Le plan d’une conjuration écrit de la main même d’un des conjurés ; signé Curius.

CICÉRON.

Signé, Curius… donnez… donnez… (Il se promène à pas pressés.)

PREMIER ALLOBROGE.

Nous l’apporterons au sénat.

CICÉRON.

Signé Curius !

PREMIER ALLOBROGE.

Ainsi Rome nous devra son salut.

CICÉRON.

Curius ! l’homme qu’elle me préfère !

PREMIER ALLOBROGE.

Comment ? qu’elle te préfère ? Serait-il nommé consul ?

CICÉRON.

Ai-je mérité cette perfidie !

PREMIER ALLOBROGE, à part.

Décidément nous avons parlé trop tôt. (Haut.) Dis-nous, consul, que pouvons-nous attendre de Rome ?

CICÉRON.

L’ingrate ! la perfide !

PREMIER ALLOBROGE.

Que vous a-t-elte donc fait ?

CICÉRON.

Je vous rends grâces ; partez, partez, on parlera pour vous.

DEUXIÈME ALLOBROGE.

Comment, c’est là ce fameux orateur ! Que dit-il donc ?

CICÉRON.

Allez, et pas un mot sur ce que je vous ai dit.

PREMIER ALLOBROGE.

Pauvre Rome ! son consul est malade.

(Ils se retirent.)

Scène VI.


CICÉRON, un Esclave.
L’ESCLAVE.

Deux fois Terentia s’est présentée pour entrer ici ; car elle m’a demandé deux fois si tu étais sorti.
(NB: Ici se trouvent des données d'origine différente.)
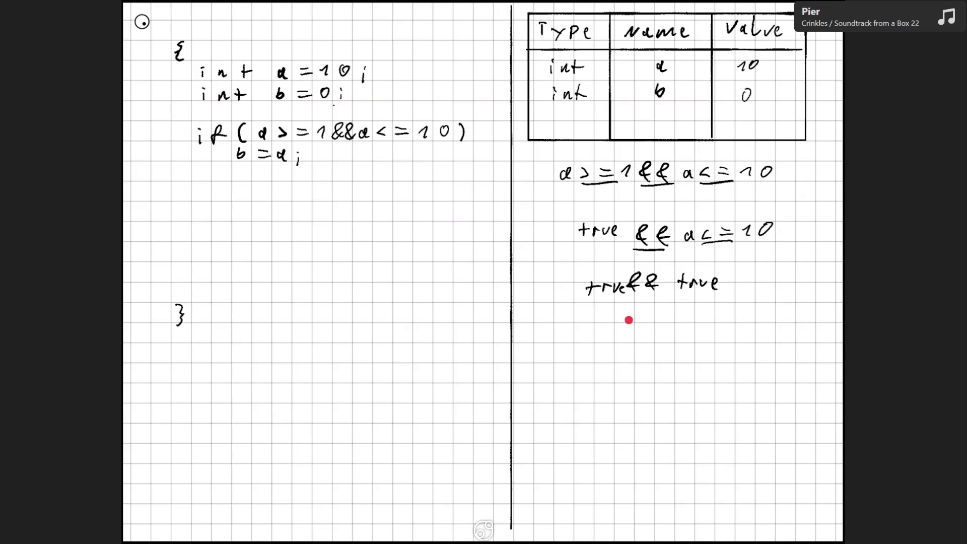
left_click_drag(628, 317, 628, 331)
left_click_drag(623, 325, 648, 322)
left_click_drag(651, 320, 671, 331)
- Point out && and the = in b = a, then erase the if-line operators and right-hand working
left_click_drag(353, 133, 343, 137)
left_click_drag(263, 154, 272, 159)
left_click_drag(332, 132, 409, 132)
Et voilà qu’elle revient encore avec une autre femme.

CICÉRON, à part.

Qu’a-t-elle à faire ici pendant mon absence ?… (à l’esclave.) Chut… Je suis sorti… qu’elle entre… Éloigne-toi.

(L’esclave s’incline et sort.)
CICÉRON, seul. (Fausse sortie. Il se cache derrière un rideau.)
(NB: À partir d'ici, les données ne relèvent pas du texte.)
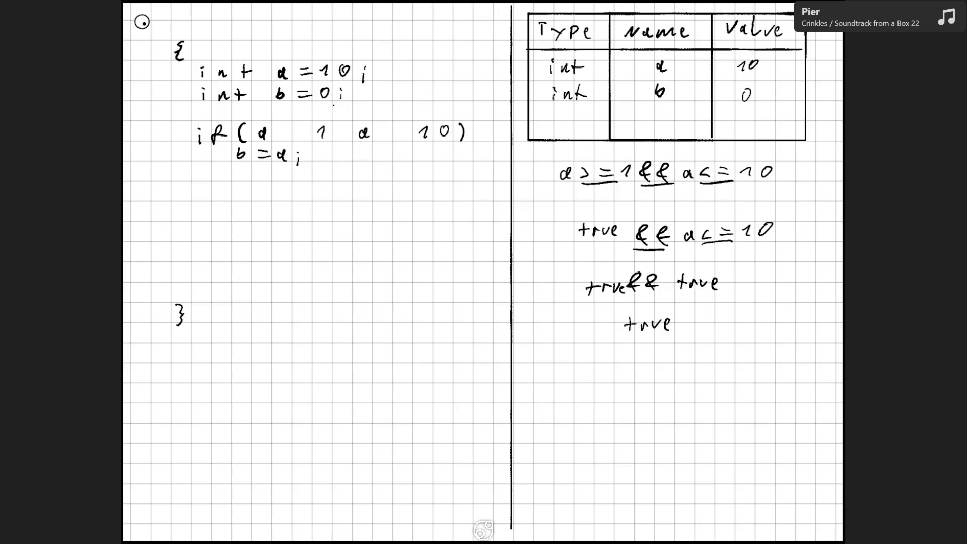
mouse_move(561, 171)
left_mouse_down()
mouse_move(735, 174)
mouse_move(652, 187)
mouse_move(589, 290)
mouse_move(627, 350)
left_mouse_up()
Avec une autre femme ! Ce n’était pas assez de mes sollicitudes consulaires. Grave espion au-dehors, il faut que je sois ridicule espion au-dedans. L’adultère, la tête haute, laissant traîner son manteau patricien, vient s’asseoir à mon foyer, et il faut que je l’attende humblement, que je prête l’oreille, que je cherche à surprendre, à travers le bruit de baisers impurs, quelque indiscrétion politique, et cela, pour toi, Rome !

UN ESCLAVE, au-dehors.

Le consul est sorti.


Scène VII


TERENTIA, tenant Servilie par la main.

Viens, ma toute belle, le dieu a quitté le sanctuaire. Faibles mortelles, entrons.

SERVILIE.

Y songes-tu, mais s’il rentrait ? Je tremble. Maudits soient les hommes et leurs intrigues !

CICÉRON, à part.

Que peuvent-elles vouloir, ces femmes ?

TERENTIA.

Ne va pas calomnier leurs intentions. C’est pour nous qu’ils agissent, chère amie ; tu ne vois donc pas que nous aussi, nous sommes intéressées à cette révolution qui te fait peur. On dit que nous sortirons de cet état d’infériorité où la force brutale nous retient, que la femme va devenir l’égale de l’homme, que nous serons aptes à gouverner : je te vois déjà consul.

SERVILIE.

De grâce, ne ris point de mes terreurs ; profitons plutôt de l’absence du maître.

TERENTIA.

En rire, c’est en profiter.

SERVILIE.

Je veux sortir d’inquiétude, je veux que nous surprenions ensemble à ton mari le secret que je ne puis arracher au mien.

TERENTIA.

Que tu es curieuse ! Par Junon, je me résigne et j’attends. Tout ira bien, il n’y a point de dieu pour les maris.

SERVILIE.

Y en a-t-il un pour les amans ?

TERENTIA.

Tu en douterais, impie ! ingrate ! Tous les jours, Caius César n’est-il pas auprès de toi comme enveloppé d’un nuage, aux yeux de ton époux ?

SERVILIE.

Toujours, toujours ! oui, quand il restait étranger à toutes les folies de l’ambition.

TERENTIA.

Je puis en dire autant de Curius.

SERVILIE.

Eh bien ! comprends donc mon effroi ! Si tu te plains parfois de l’absence de celui que tu aimes, que serait-ce si la mort…

TERENTIA.

Tu es folle. Les loups se mangent-ils entre eux ? Si cette prétendue conspiration échoue, on sacrifiera un plébéien, et tout sera dit.

SERVILIE.

C’est assez pour la vindicte publique ; mais songe donc aux vengeances particulières !

TERENTIA, riant.

Quant à moi, je ne crains rien pour Curius ; Cicéron ne se doute de rien : (Cicéron lève les yeux au ciel) il est plus le mari de Rome que le mien. Mais, en vérité, je te trouve ridicule ; tu es encore plus heureuse que moi ; tu es mère, ton fils s’appelle Brutus, parce que ton mari s’appelle Brutus, et tu passes pour la plus sévère matrone de Rome.

CICÉRON, (à part.)

Pauvre Brutus ! pauvre mari !…

SERVILIE.

Je crois aux pressentimens. Je veux avertir César, je veux l’arracher à la conspiration, devrai-je l’envoyer chercher au milieu même du sénat. Je veux lui écrire… Terentia, donne-moi le stylet. (Elle écrit.)

TERENTIA.

Pourvu que l’épître arrive à son adresse. Prends garde, les paroles s’envolent, les écrits restent.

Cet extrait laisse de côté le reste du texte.